Уильям кивнул, но продолжил смотреть на свои чулки, потому что не вполне доверял ее словам. Взрослые часто говорят то, чего на самом деле не думают, когда нужно вывернуться из щекотливого положения. Он досадовал, что никто не сказал ему раньше… Приходилось гадать и переживать.
– Почему отец не сказал мне?
Годьерна осторожно убрала волосы с его лба:
– Наверное, думал, что у него есть в запасе несколько лет, чтобы вы подросли. Вы его последний сын, и он не хотел отдавать вас в чужой дом. У него прежде не было возможности смотреть, как растут его дети. Он знал, что ваша мать родит других детей и будет занята обязанностями жены, и, поскольку он зачал вас, вы принадлежали ему. Он не позволил бы Роджеру Биго воспитывать вас. Я знаю, трудно это понять, но он желал вам только добра.
Уильям сжал губы и отодвинулся от ласковой руки. Он не ребенок и не нуждается в подобном утешении. Более того, хотя он знал, что еще мал, и люди обращались с ним как с малышом, он давно ощущал себя взрослым. Отец не солгал – его мать была хорошего происхождения, – но Уильям все равно злился, что она покинула его ради новой жизни, и негодовал на Роджера Биго за то, что тот похитил ее. Но Уильям не желал бы другого отца, кроме родного, хотя к Генриху не испытывал ничего.
Словно ему влепили затрещину и он замер в парализующем мгновении между ударом и болью.
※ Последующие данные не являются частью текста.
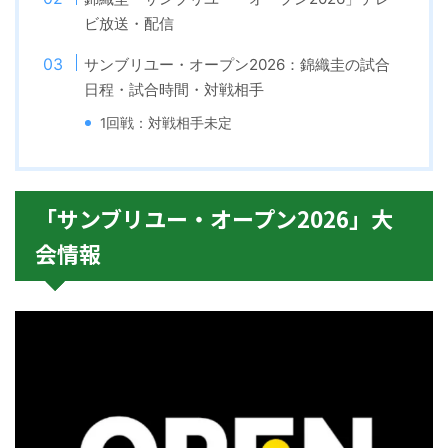
ビ放送・配信
サンブリユー・オープン2026：錦織圭の試合
日程・試合時間・対戦相手
1回戦：対戦相手未定
「サンブリユー・オープン2026」大
会情報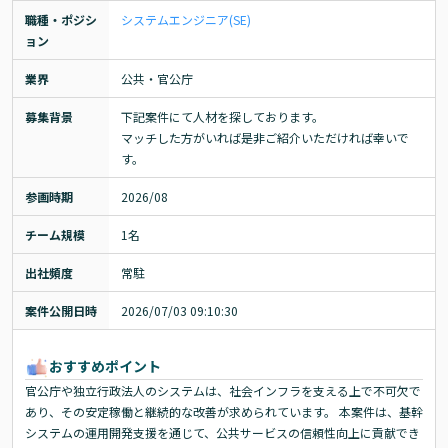
職種・ポジシ
システムエンジニア(SE)
ョン
業界
公共・官公庁
募集背景
下記案件にて人材を探しております。

マッチした方がいれば是非ご紹介いただければ幸いで
す。
参画時期
2026/08
チーム規模
1名
出社頻度
常駐
案件公開日時
2026/07/03 09:10:30
おすすめポイント
官公庁や独立行政法人のシステムは、社会インフラを支える上で不可欠で
あり、その安定稼働と継続的な改善が求められています。 本案件は、基幹
システムの運用開発支援を通じて、公共サービスの信頼性向上に貢献でき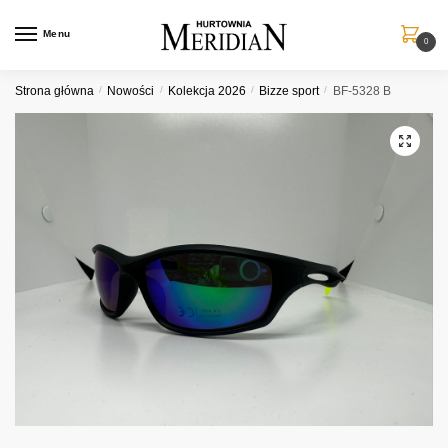
Przejdź
Przejdź
do
do
Menu
0
nawigacji
treści
Strona główna
/
Nowości
/
Kolekcja 2026
/
Bizze sport
/
BF-5328 B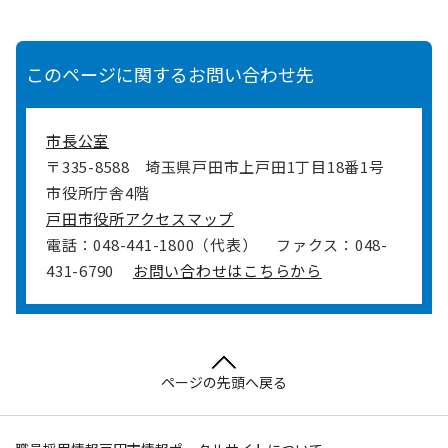
このページに関するお問い合わせ先
市長公室
〒335-8588
埼玉県戸田市上戸田1丁目18番1号
市役所庁舎4階
戸田市役所アクセスマップ
電話：048-441-1800（代表）
ファクス：048-
431-6790
お問い合わせはこちらから
ページの先頭へ戻る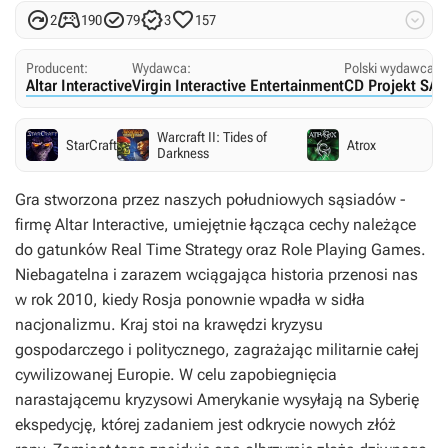






2
190
79
3
157
Producent:
Wydawca:
Polski wydawca:
Altar Interactive
Virgin Interactive Entertainment
CD Projekt SA
Warcraft II: Tides of
StarCraft
Atrox
Darkness
Gra stworzona przez naszych południowych sąsiadów -
firmę Altar Interactive, umiejętnie łącząca cechy należące
do gatunków Real Time Strategy oraz Role Playing Games.
Niebagatelna i zarazem wciągająca historia przenosi nas
w rok 2010, kiedy Rosja ponownie wpadła w sidła
nacjonalizmu. Kraj stoi na krawędzi kryzysu
gospodarczego i politycznego, zagrażając militarnie całej
cywilizowanej Europie. W celu zapobiegnięcia
narastającemu kryzysowi Amerykanie wysyłają na Syberię
ekspedycję, której zadaniem jest odkrycie nowych złóż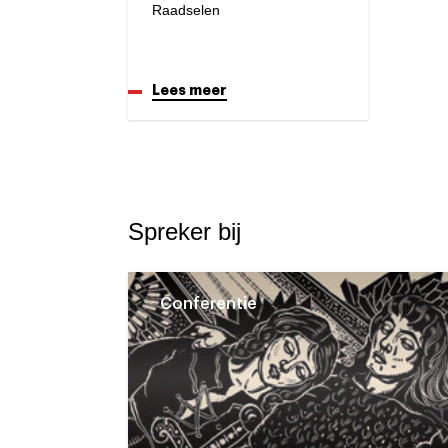
Raadselen
Lees meer
Spreker bij
Conferentie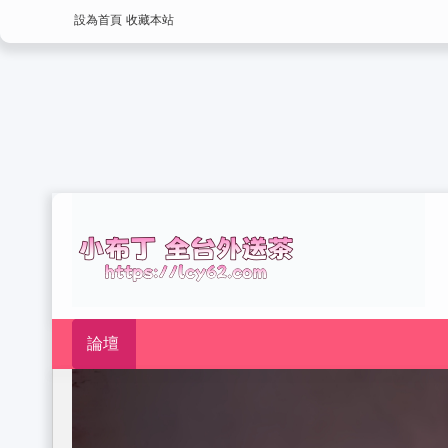
設為首頁
收藏本站
論壇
– Я понимаю, – произнес он.
– Вы думаете, что понимаете, – сочувственно возразила Годьерна, – но взрослые смотрят на подобные вещи иначе. Идем со мной, сядем у огня, и я расскажу, что смогу, о вашей матери.
Разрываясь между желанием знать все и оставаться в неведении, Уильям не двигался с места, но наконец, уступив ласковым уговорам Годьерны, позволил отвести себя к камину. Ее слова доносились как будто издалека, и он все не мог поверить, что его мать – живое, дышащее существо, а не вымысел, сотканный из языков пламени.